A separate audit of State Grid and China Southern Power Grid the previous year in 2014, showed that more than $1 billion was misappropriated during construction of a long-distance electricity grid.

This year, Chinese leader Xi Jinping is expected to focus his anti-corruption campaign on extremely senior officials, such as former vice president Zeng Qinghong, who has links with State Grid chairman Liu Zhenya. Zeng promoted Liu to deputy manager of State Grid in 2000, and Liu returned the favour by underselling the large SOE, Shandong Luneng Group, to Zeng’s son for $600 million in 2005. It was later valued at $17.7 billion in 2007, according to Caijing, a Chinese financial magazine.

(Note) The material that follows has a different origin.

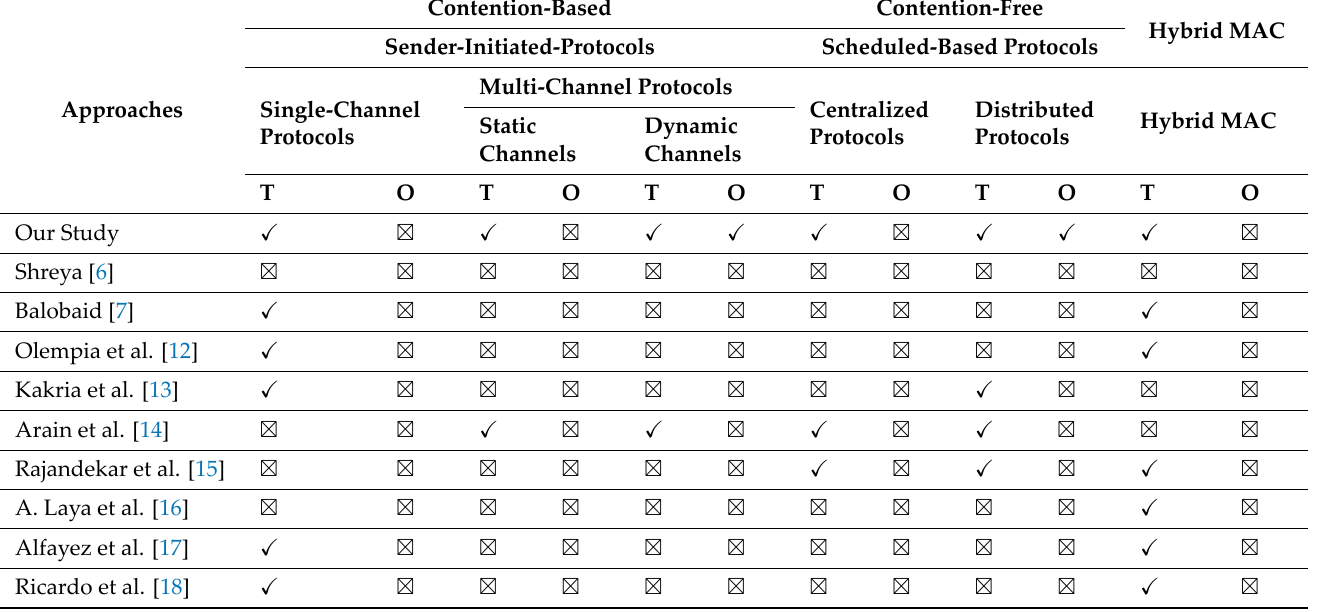
Table 2. Summary and comparison of our study and recent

Zeng is also the right-hand man of former leader Jiang Zemin, who in 1999 initiated the persecution against Falun Gong, a spiritual practice based on the principles of truth, compassion and tolerance. Over 200,000 Falun Gong practitioners have now submitted criminal complaints against Jiang, and commentators still expect that Xi Jinping could take action against him in the future.

Rights Abuses

There are also documented allegations of human rights violations against State Grid. Many SOEs have participated in the Chinese regime’s persecution of Falun Gong to gain favor with top officials involved in the crackdown.

State Grid has taken part in monitoring, detaining and re-education of Falun Gong adherents in China, according to the website Minghui.org, which documents persecution of the practice through first-hand reports from China.

Minghui has reported over 150 cases that directly contravene international human rights law, including dismissal of staff, monitoring of staff outside work by in-house security, pressuring employees to sign promises not to practice Falun Gong, and hosting re-education facilities on company premises.

Eleven employees were persecuted to the point of mental illness or death, and another five are missing, such as an accountant called Yu Yimin, born in 1962, who was dismissed at a State Grid branch in Hubei. She was then sent to brainwashing centers three times, and administered with psychoactive drugs during 1 year of so-called re-education, which led to mental illness and her eventual death.

Although these abuses were carried out by state law-enforcement agencies, State Grid’s security departments assisted with the arrest and home searches of 39 employees. Even though State Grid has already been allowed to bid for TransGrid by the Foreign Investment Review Board and by the NSW Government, there has been no public discussion of its corruption and human rights issues.